When I launched TalentC® in the fall of 2009 I was blessed with having business mentors from different industries. Some had experience in building and launching their dream while others had specific experience. Finance, HR and leadership skills were what they could bring to the table. They knew what mentoring was to some extent but not as something that an organization would offer as its core service. It was a great story to be told as I was able to learn from them and they, in turn, could learn more about mentoring from me.
Also read: Mentoring And Global Trends In The Workplace
Fast forward to today and we see the growth of mentoring with entrepreneurs and start-ups. In some of the research, I have found that it was beneficial for the mentor to come from the same industry as the entrepreneur that they are working with. I challenge that statement as I have found that experience in the same industry is a nice to have but definitely not a need to have.
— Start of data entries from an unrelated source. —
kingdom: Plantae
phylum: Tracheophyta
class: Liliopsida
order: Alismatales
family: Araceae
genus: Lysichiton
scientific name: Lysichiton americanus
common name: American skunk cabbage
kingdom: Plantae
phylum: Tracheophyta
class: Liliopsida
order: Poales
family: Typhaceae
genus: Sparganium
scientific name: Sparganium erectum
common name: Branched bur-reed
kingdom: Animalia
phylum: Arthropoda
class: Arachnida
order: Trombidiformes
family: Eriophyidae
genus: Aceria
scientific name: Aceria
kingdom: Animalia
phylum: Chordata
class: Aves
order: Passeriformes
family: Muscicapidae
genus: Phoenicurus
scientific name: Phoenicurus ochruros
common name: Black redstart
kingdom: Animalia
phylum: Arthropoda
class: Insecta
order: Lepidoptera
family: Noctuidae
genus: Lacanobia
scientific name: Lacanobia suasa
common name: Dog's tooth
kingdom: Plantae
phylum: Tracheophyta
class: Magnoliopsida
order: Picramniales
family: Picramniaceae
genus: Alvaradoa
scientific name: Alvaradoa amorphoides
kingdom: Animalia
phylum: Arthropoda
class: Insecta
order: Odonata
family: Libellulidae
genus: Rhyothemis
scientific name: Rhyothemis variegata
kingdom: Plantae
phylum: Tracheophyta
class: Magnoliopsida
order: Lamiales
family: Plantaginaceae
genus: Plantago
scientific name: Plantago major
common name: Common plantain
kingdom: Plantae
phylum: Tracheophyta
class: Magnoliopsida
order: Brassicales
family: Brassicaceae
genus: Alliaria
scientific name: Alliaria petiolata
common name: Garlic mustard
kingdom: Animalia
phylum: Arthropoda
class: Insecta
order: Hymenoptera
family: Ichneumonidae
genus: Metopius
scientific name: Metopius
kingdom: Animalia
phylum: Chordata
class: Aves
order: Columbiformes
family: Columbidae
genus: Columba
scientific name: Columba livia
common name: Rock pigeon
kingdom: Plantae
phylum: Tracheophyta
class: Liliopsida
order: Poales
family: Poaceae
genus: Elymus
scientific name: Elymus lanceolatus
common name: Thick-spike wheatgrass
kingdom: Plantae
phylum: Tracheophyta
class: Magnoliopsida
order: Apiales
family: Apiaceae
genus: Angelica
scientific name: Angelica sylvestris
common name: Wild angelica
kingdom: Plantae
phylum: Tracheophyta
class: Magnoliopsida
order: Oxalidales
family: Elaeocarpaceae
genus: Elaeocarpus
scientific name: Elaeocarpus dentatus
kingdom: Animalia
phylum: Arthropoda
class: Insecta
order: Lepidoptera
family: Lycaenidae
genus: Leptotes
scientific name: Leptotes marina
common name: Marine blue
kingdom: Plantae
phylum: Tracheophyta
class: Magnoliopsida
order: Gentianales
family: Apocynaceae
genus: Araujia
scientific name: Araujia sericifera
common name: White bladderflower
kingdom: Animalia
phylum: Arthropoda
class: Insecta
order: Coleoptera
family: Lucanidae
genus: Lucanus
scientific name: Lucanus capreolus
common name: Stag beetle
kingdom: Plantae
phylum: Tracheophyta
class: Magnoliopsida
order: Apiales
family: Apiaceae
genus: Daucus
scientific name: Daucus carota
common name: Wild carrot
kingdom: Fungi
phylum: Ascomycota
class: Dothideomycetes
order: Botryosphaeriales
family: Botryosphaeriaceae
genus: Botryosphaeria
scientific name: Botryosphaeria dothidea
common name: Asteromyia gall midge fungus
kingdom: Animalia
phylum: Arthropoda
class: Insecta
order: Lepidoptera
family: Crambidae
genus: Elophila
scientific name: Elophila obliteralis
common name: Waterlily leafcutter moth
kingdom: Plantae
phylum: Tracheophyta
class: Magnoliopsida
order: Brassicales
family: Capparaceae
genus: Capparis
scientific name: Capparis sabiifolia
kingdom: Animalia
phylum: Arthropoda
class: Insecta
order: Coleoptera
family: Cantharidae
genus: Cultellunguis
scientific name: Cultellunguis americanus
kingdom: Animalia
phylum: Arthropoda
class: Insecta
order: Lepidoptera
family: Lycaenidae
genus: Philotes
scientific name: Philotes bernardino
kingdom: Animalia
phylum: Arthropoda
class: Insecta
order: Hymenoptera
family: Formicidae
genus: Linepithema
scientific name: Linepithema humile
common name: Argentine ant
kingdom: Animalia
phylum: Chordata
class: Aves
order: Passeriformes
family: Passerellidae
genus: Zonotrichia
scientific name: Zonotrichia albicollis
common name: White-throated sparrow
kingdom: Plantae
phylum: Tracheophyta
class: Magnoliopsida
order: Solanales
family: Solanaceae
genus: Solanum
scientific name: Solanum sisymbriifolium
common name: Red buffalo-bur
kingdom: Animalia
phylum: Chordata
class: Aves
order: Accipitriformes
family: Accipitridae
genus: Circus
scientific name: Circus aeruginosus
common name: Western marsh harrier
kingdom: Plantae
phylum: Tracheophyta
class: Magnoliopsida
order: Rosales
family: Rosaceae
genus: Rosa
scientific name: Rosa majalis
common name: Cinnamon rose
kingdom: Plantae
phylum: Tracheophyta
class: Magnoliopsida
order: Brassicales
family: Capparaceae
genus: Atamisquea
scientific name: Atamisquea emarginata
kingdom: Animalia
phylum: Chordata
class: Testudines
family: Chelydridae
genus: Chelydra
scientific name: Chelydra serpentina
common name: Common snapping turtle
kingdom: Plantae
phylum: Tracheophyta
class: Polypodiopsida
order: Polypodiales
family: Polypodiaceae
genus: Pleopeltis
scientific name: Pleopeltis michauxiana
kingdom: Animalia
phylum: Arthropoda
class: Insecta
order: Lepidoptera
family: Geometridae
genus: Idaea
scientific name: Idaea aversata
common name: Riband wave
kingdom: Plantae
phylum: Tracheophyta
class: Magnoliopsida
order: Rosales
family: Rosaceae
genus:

I use my lack of industry experience as a means to learn more about the person I am mentoring, their product/service, and the market that they are targeting through asking a lot of questions. Those questions can and do stimulate critical thinking on the part of the entrepreneur. I may have a story to tell that is not an industry-specific story but there would be some relevance that would spark further dialogue. I have been blessed with having access to industry-specific colleagues that I can plug into our relationship to provide further guidance to my entrepreneur.
Something that is often overlooked when we are mentoring and it applies to mentoring entrepreneurs as well as the personal growth of the entrepreneur. I am working with a number of entrepreneurs right now and we are doing a health check before we move on with their business mentoring. If you are not healthy from within then it will be very difficult for us to market what you are offering as a service/product to your target audience. If you have self-doubt, self-esteem, and self-confidence challenges then we need to spend time addressing those. If I have committed to working with you, I want to make sure that you are committed to yourself and your personal growth as a priority. You are going on a journey that will have curves in the road, bumpy terrain and slippery conditions and you need to believe in your ability to navigate through all of that. I will be standing by your side as your guide and will ask you the right questions to help you navigate through all of this.
At the end of the day, I want you to be successful in whatever endeavor you have chosen. I want you to be whole as a person. Think of it as being successful on a personal and professional level. At the end of the day you need to have a mentor or mentors, you need to believe in yourself, and you must commit to the mentoring relationship and the journey that lies ahead. “Can you afford not to?”